- [Trecho do documento]:
····················

Gilberto e Thais se conheceram em 2001, produzindo curta-metragens no Núcleo de Cinema e Vídeo Com-Olhar, em Diadema, onde ele mora (ela mora em Cidade Júlia, na divisa com São Paulo). Começaram a namorar. No mesmo ano, ela começou a estudar cinema na Universidade Santo Amaro, graças a um sistema de cotas da Educafro ainda não oficializado por lei — durante três do quatro anos da graduação, ela teve de trabalhar na secretaria da faculdade como contrapartida.

Dentre os vários filmes que fizeram juntos, o curta Como Declamar Drummond, com direção dela e roteiro dele, trouxe o convite para que estudassem na Escola Livre de Cinema e Vídeo de Santo André. Dessas aulas, surgiu o investimento inicial da Cavalo Marinho, em 2005: três mil reais ganhos com o filme Comportamento Kamizake, que levou o prêmio principal na Mostra de Artes e Cultura de Diadema. Selecionado para o Mapa Cultural Paulista (programa de fomento do governo estadual), ficou entre os cinco melhores filmes do Estado de São Paulo.

····················

- [Trecho de dados]:
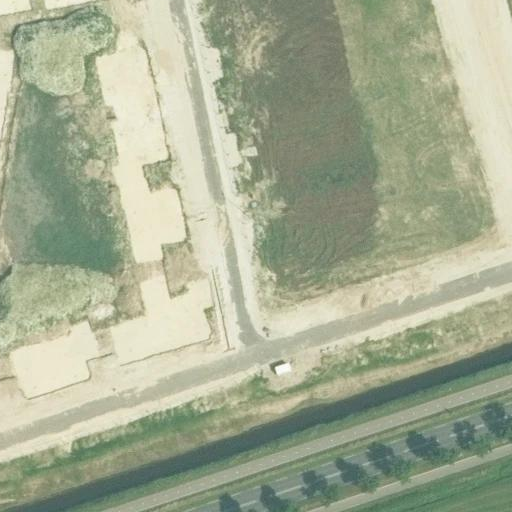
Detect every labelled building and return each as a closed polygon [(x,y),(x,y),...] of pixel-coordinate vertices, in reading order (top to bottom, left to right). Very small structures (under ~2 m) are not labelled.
[(26,0),(0,0),(0,15),(28,9),(26,0)] [(32,0),(36,18),(51,15),(50,8),(71,4),(69,0),(32,0)] [(229,0),(232,10),(275,0),(274,0),(229,0)] [(280,23),(275,0),(232,10),(237,34),(264,29),(267,42),(293,37),(290,21),(280,23)] [(399,36),(441,25),(434,0),(427,0),(408,5),(406,0),(388,0),(380,2),(384,16),(394,14),(399,36)] [(447,47),(441,25),(399,36),(405,57),(397,59),(400,72),(425,66),(423,54),(447,47)] [(114,43),(112,34),(100,37),(101,45),(114,43)] [(79,44),(77,36),(65,38),(67,47),(79,44)] [(298,62),(295,47),(269,53),(272,67),(245,72),(251,97),(294,87),(289,64),(298,62)] [(144,51),(97,61),(102,83),(149,73),(144,51)] [(0,89),(6,90),(5,91),(8,91),(11,68),(13,56),(0,53),(0,89)] [(463,97),(457,74),(434,81),(431,69),(406,76),(410,90),(421,88),(426,107),(463,97)] [(149,73),(102,83),(106,105),(116,103),(153,95),(149,73)] [(299,110),(294,87),(251,97),(256,121),(283,116),(285,129),(312,124),(309,108),(299,110)] [(59,92),(50,93),(51,105),(60,105),(59,92)] [(153,95),(116,103),(120,123),(120,124),(157,116),(153,95)] [(468,115),(463,97),(426,107),(431,126),(468,115)] [(46,116),(45,104),(37,105),(37,117),(46,116)] [(468,115),(431,126),(437,146),(474,135),(468,115)] [(47,129),(46,116),(37,117),(38,129),(47,129)] [(120,123),(113,124),(113,125),(118,146),(162,137),(157,116),(120,124),(120,123)] [(52,124),(53,137),(62,136),(61,123),(52,124)] [(361,128),(364,140),(373,138),(370,126),(361,128)] [(317,149),(314,134),(288,140),(291,154),(264,159),(270,183),(313,174),(308,151),(317,149)] [(480,158),(474,135),(437,146),(443,167),(434,169),(437,182),(460,176),(457,164),(480,158)] [(122,168),(114,170),(116,183),(141,178),(138,165),(167,159),(162,137),(118,146),(122,168)] [(48,160),(48,148),(39,149),(40,161),(48,160)] [(374,156),(376,169),(385,167),(382,155),(374,156)] [(49,173),(48,160),(40,161),(41,173),(49,173)] [(318,197),(313,174),(270,183),(275,208),(302,203),(304,216),(331,210),(328,195),(318,197)] [(488,181),(476,185),(478,193),(490,189),(488,181)] [(146,184),(121,189),(129,226),(181,216),(175,191),(149,197),(146,184)] [(478,193),(476,185),(464,188),(467,196),(478,193)] [(454,191),(442,195),(444,203),(456,200),(454,191)] [(57,205),(56,193),(48,193),(48,206),(57,205)] [(444,203),(442,195),(430,198),(432,207),(444,203)] [(417,196),(406,199),(408,207),(420,204),(417,196)] [(408,207),(406,199),(394,202),(396,211),(408,207)] [(500,203),(482,209),(494,245),(511,239),(500,203)] [(482,209),(466,214),(478,251),(494,245),(482,209)] [(385,211),(373,215),(375,223),(387,220),(385,211)] [(466,214),(450,219),(462,256),(478,251),(466,214)] [(375,223),(373,215),(361,218),(363,227),(375,223)] [(181,216),(129,226),(137,264),(162,258),(159,246),(186,240),(183,229),(187,228),(184,217),(181,217),(181,216)] [(450,219),(433,224),(445,261),(462,256),(450,219)] [(433,224),(418,230),(429,266),(445,261),(433,224)] [(418,230),(401,235),(413,272),(429,266),(418,230)] [(401,235),(385,240),(397,277),(413,272),(401,235)] [(343,254),(324,260),(336,297),(357,290),(349,264),(360,261),(352,237),(338,241),(343,254)] [(385,240),(367,246),(379,283),(397,277),(385,240)] [(280,259),(268,264),(275,288),(288,285),(296,311),(317,304),(305,266),(285,273),(280,259)] [(324,260),(305,266),(317,304),(336,297),(324,260)] [(167,278),(165,270),(152,272),(154,281),(167,278)] [(134,279),(133,271),(120,273),(122,282),(134,279)] [(175,302),(189,345),(210,338),(201,311),(214,306),(206,283),(193,287),(196,295),(175,302)] [(153,307),(152,307),(155,316),(156,316),(168,352),(189,345),(175,302),(175,300),(174,300),(153,307)] [(44,310),(41,302),(29,306),(32,314),(44,310)] [(132,311),(98,322),(107,350),(120,346),(126,366),(148,359),(136,323),(132,311)] [(155,316),(136,323),(148,359),(168,352),(156,316),(155,316)] [(75,336),(55,342),(70,388),(91,381),(83,354),(94,350),(86,327),(75,330),(73,331),(75,336)] [(55,342),(34,349),(49,395),(51,394),(70,388),(55,342)] [(34,349),(13,356),(28,403),(50,396),(52,395),(51,394),(49,395),(34,349)]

····················

- [Exercício curto]: Como ficaria o texto sobre Gilberto e Thais, de "Dentre os vários" até "de São Paulo.", inclusive, se "Cavalo Marinho" fosse renomeado para "Hipocampo"? Os dados acima não têm relação alguma com o texto sobre Gilberto e Thais.

- [A resposta]:
Dentre os vários filmes que fizeram juntos, o curta Como Declamar Drummond, com direção dela e roteiro dele, trouxe o convite para que estudassem na Escola Livre de Cinema e Vídeo de Santo André. Dessas aulas, surgiu o investimento inicial da Hipocampo, em 2005: três mil reais ganhos com o filme Comportamento Kamizake, que levou o prêmio principal na Mostra de Artes e Cultura de Diadema. Selecionado para o Mapa Cultural Paulista (programa de fomento do governo estadual), ficou entre os cinco melhores filmes do Estado de São Paulo.